Re: [Nautilus-list] remembering different properties in different directories?
- From: Maciej Stachowiak <mjs noisehavoc org>
- To: Havoc Pennington <hp redhat com>
- Cc: Maciej Stachowiak <mjs noisehavoc org>, Ryan Muldoon <rpmuldoon students wisc edu>, "nautilus-list lists eazel com" <nautilus-list lists eazel com>
- Subject: Re: [Nautilus-list] remembering different properties in different directories?
- Date: Tue, 16 Oct 2001 14:19:25 -0700
On 16Oct2001 05:03PM (-0400), Havoc Pennington wrote:
> Maciej Stachowiak <mjs noisehavoc org> writes:
> > There's lots of reasons an application may want to change size or
> > position in an application-controlled rather than
> > window-manager-controlled way. The window manager can handle most
> > user-directed size and position changes but it has no clue about the
> > application-specific context.
> Sadly, by my count the vast majority of apps that try to change
on X Windows
> size/position are doing something that results in inconsistent UI and
> broken window behavior.
Apps are responsible for most of their own sizing and positioning on
Mac OS X and it works pretty well.
> Using Metacity which denies apps this ability, I get much more
> predictable and consistent window behavior, it's very nice. The UI
> is simply better.
Can you cite some specific examples of what is better?
> Yes, 5% of apps may have a good excuse. So we need to provide
> structured semantic escape hatches that allow those excuses through.
Ultimately you'll end up reimplementing full size/positioning support
but through a different mechanism than the standard one. I'm not
really sure how this is a win.
> > Consider my thread recently about smoothly resizing windows when the
> > contents change. There's no way the window manager can handle that
> > because it knows nothing about the window context.
> I think smoothly resizing may require window manager support in any
> case, even for a WM that honors all app requests. It depends on
> exactly what you want to do.
It definitely requires window manager support. It requires the window
manager to honor the resize request. :-)
> The current situation is that the policy is theoretically in the
> window manager, but most WMs let apps override the WM policy; however,
> apps do that at random and inconsistently, with no clear guidelines on
> when or why. My argument would be that apps _can't_ know what to do,
> because they don't have all the necessary information about user
> config, other windows on the screen, etc. to make an informed choice.
This may make sense for individual positioning (even then I'd
disagree, because the application-specific situation is often more
important than any concerns about other windows on the screen).

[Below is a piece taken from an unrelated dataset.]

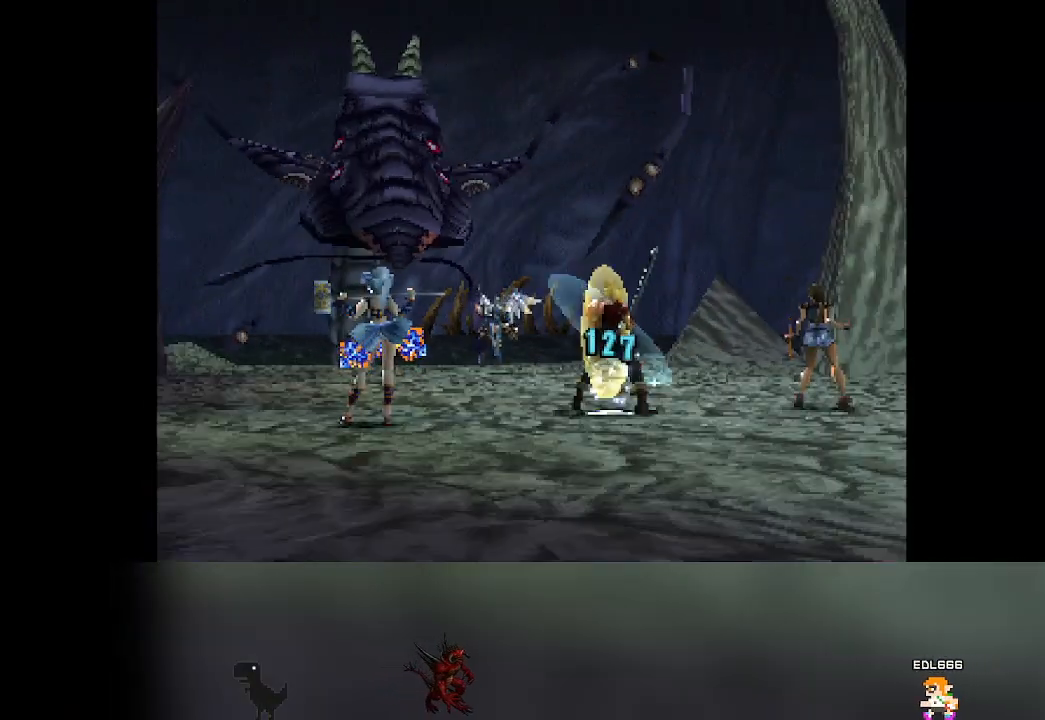
{"buttons": [], "left_stick": "center", "events": []}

But it definitely does not apply to resizing once the window is
mapped, since that has nothing to do with global policy decisions.

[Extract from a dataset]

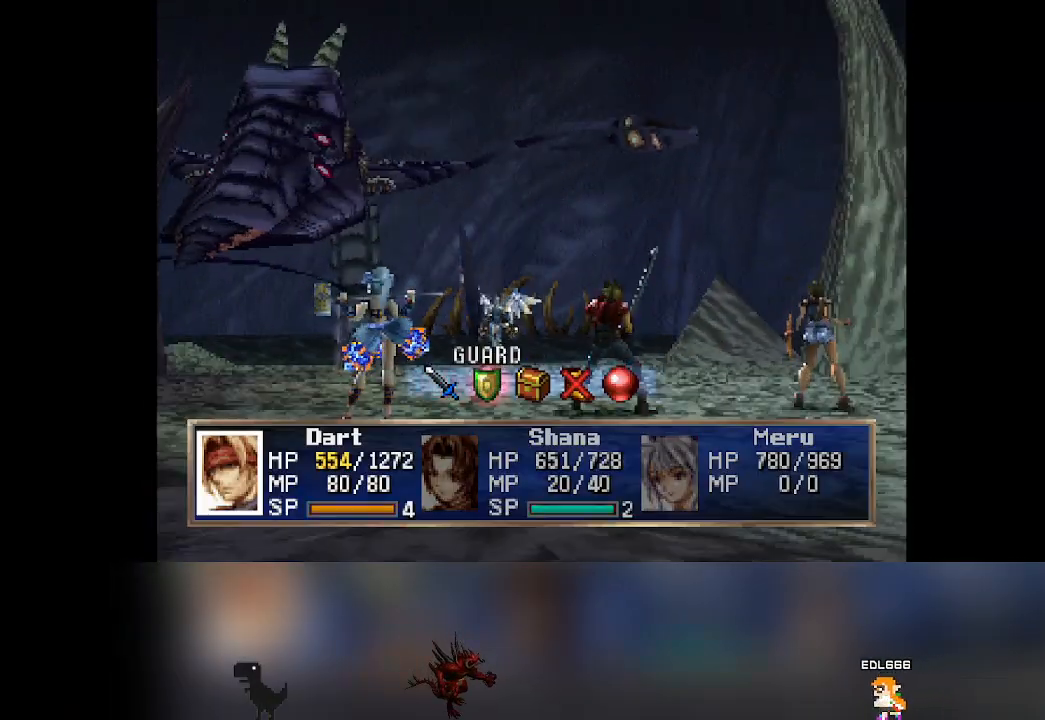
{"buttons": [], "left_stick": "center", "events": []}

In fact, I could not find any examples of this happening and having a
bad result. The five cases I found (in my brief cursory search) were:
1) The panel changes size when I change a panel's type from edge to
aligned or whatever.
2) When I scale down an image in the gimp, the window containing the
image resizes correspondingly.
3) Gnome Mines changes the window size when I change the game grid
4) When I set my mpeg player to play a clip in double size, the window
5) When I change the terminal's font size, the window resizes (in
pixels) to maintain the same character row x column size.
All of these resize requests are obviously correct and should be
honored. What is the benefit of ignoring them? Where are the
applications that make "bad" window resize requests after mapping
which should be ignored?
> The reason apps _want_ to override is that from time to time they do
> have an extra bit of info that should be taken into account for
> handling a particular window in a particular circumstance. I believe
> the simplest path to a fully correct UI here is to have apps convey
> this information to the window manager when appropriate. The window
> type hint in EWMH is a good start that handles many cases. The
> proposal I've had on wm-spec-list for restoring window positions (as
> for a Nautilus file window) I think handles the other big case. At
> that point I think the problem will be solved, pretty much.
This may be a good solution for some cases of setting initial window
position. I don't see how it implies to post-map resizing.
> I'm actively pushing to extend the WM spec for this, because I'm
> really sold on how much nicer Metacity is due to ignoring various
> pieces of application crackrock and enforcing a consistent UI instead.
I think you will have to be more specific about these benefits for
your testimonial to be convincing.
> Plus, I think it is simply a logically inevitable fact that having
> both the app and the window manager able to position a window, with no
> clear spec for when one should do it vs. the other, cannot lead to a
> coherent window size/positioning policy. Look at the entire history of
> the X window system UI sucking for empirical evidence, if you don't
> buy the a priori argument. ;-)
I think the more general problem is lack of policy. The use of many
different GUI toolkits with different behavior is an equally serious
problem (imagine a random user clicking on an Xaw application's
scrollbar), but I don't think anyone is writing a window manager that
refuses to run non-Gtk applications.